### [Task to carry out]
Turn the lines below into a JSON list of strings, with one string per line and no entries for blank lines. Leave the pictures out of the list.

------------------------------------------------------------

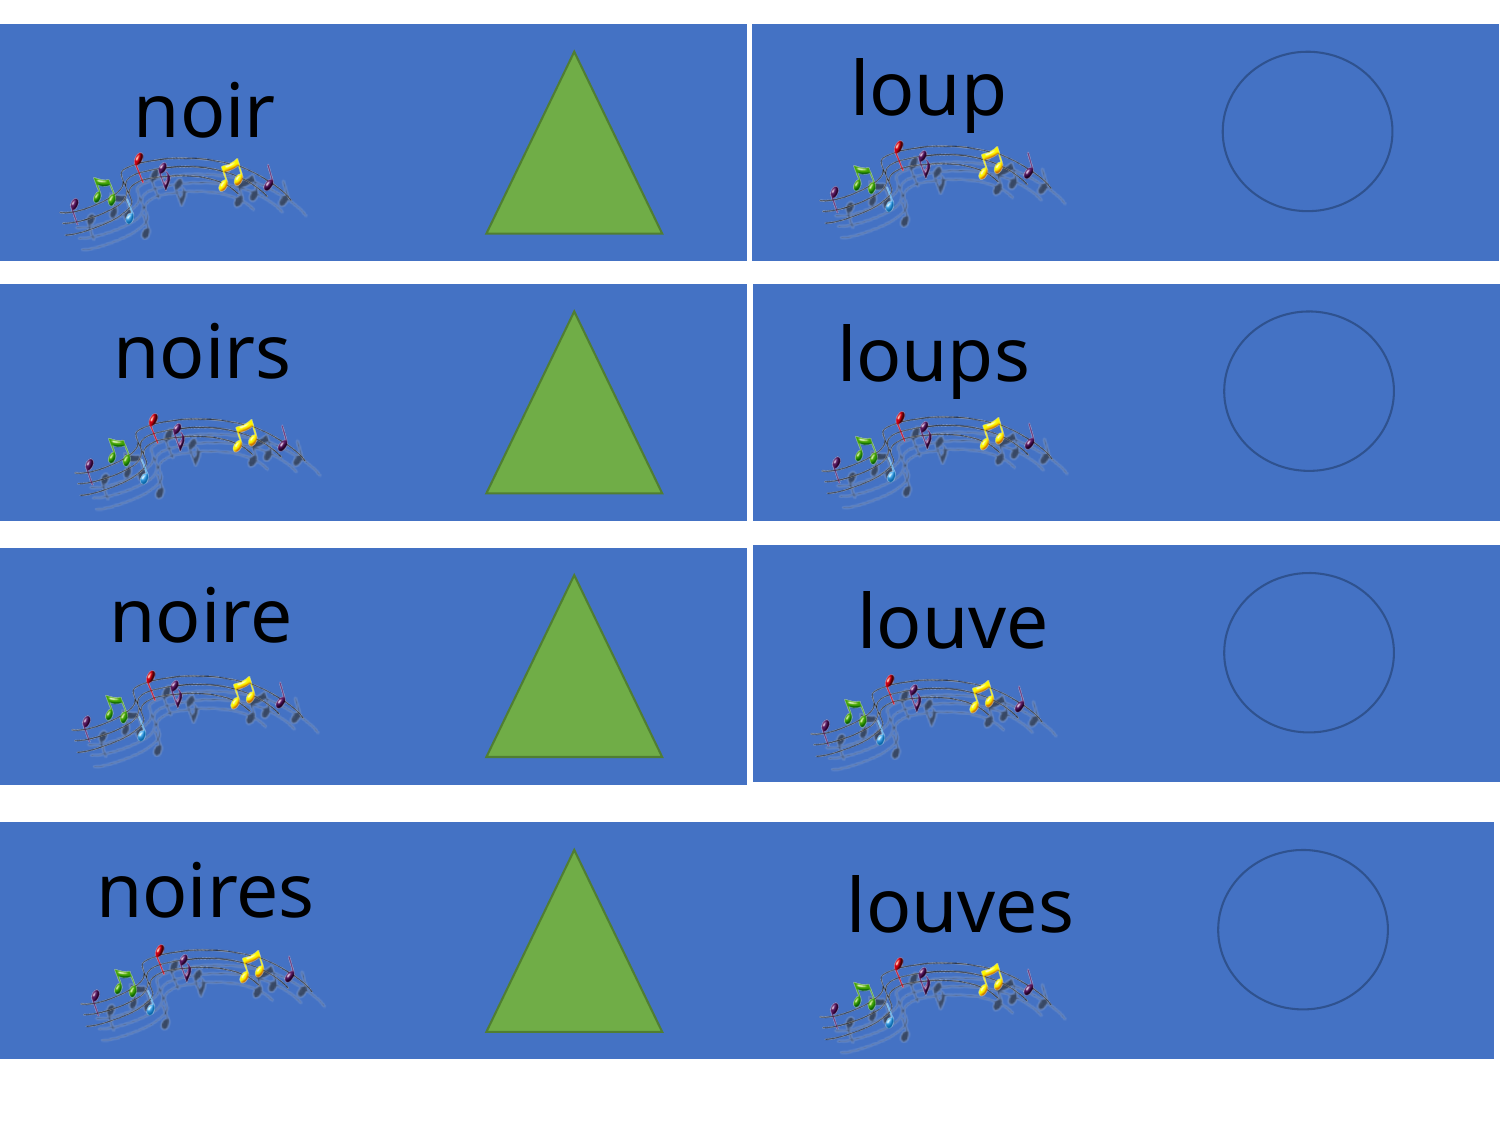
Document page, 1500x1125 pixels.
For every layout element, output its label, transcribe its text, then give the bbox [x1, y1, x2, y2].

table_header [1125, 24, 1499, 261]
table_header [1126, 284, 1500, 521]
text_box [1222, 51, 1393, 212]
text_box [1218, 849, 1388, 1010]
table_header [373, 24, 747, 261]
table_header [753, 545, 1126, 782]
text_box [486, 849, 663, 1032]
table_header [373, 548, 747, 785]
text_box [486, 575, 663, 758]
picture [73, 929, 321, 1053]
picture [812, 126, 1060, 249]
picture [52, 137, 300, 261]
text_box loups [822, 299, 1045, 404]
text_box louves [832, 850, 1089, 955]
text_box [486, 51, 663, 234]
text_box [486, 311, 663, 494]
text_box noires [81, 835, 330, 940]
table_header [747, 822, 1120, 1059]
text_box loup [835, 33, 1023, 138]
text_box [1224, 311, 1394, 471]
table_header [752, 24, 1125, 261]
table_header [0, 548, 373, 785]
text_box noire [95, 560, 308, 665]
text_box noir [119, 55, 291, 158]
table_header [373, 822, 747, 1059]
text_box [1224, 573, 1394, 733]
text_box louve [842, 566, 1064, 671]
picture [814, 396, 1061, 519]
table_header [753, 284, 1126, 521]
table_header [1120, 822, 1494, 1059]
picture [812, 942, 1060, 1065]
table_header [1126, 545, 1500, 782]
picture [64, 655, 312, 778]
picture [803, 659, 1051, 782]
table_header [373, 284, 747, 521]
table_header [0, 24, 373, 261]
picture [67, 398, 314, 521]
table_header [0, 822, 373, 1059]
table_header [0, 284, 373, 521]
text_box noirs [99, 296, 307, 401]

------------------------------------------------------------

### [Answer]
[
  "Document page, 1500x1125 pixels.",
  "For every layout element, output its label, transcribe its text, then give the bbox [x1, y1, x2, y2].",
  "table_header [1125, 24, 1499, 261]",
  "table_header [1126, 284, 1500, 521]",
  "text_box [1222, 51, 1393, 212]",
  "text_box [1218, 849, 1388, 1010]",
  "table_header [373, 24, 747, 261]",
  "table_header [753, 545, 1126, 782]",
  "text_box [486, 849, 663, 1032]",
  "table_header [373, 548, 747, 785]",
  "text_box [486, 575, 663, 758]",
  "picture [73, 929, 321, 1053]",
  "picture [812, 126, 1060, 249]",
  "picture [52, 137, 300, 261]",
  "text_box loups [822, 299, 1045, 404]",
  "text_box louves [832, 850, 1089, 955]",
  "text_box [486, 51, 663, 234]",
  "text_box [486, 311, 663, 494]",
  "text_box noires [81, 835, 330, 940]",
  "table_header [747, 822, 1120, 1059]",
  "text_box loup [835, 33, 1023, 138]",
  "text_box [1224, 311, 1394, 471]",
  "table_header [752, 24, 1125, 261]",
  "table_header [0, 548, 373, 785]",
  "text_box noire [95, 560, 308, 665]",
  "text_box noir [119, 55, 291, 158]",
  "table_header [373, 822, 747, 1059]",
  "text_box [1224, 573, 1394, 733]",
  "text_box louve [842, 566, 1064, 671]",
  "picture [814, 396, 1061, 519]",
  "table_header [753, 284, 1126, 521]",
  "table_header [1120, 822, 1494, 1059]",
  "picture [812, 942, 1060, 1065]",
  "table_header [1126, 545, 1500, 782]",
  "picture [64, 655, 312, 778]",
  "picture [803, 659, 1051, 782]",
  "table_header [373, 284, 747, 521]",
  "table_header [0, 24, 373, 261]",
  "picture [67, 398, 314, 521]",
  "table_header [0, 822, 373, 1059]",
  "table_header [0, 284, 373, 521]",
  "text_box noirs [99, 296, 307, 401]"
]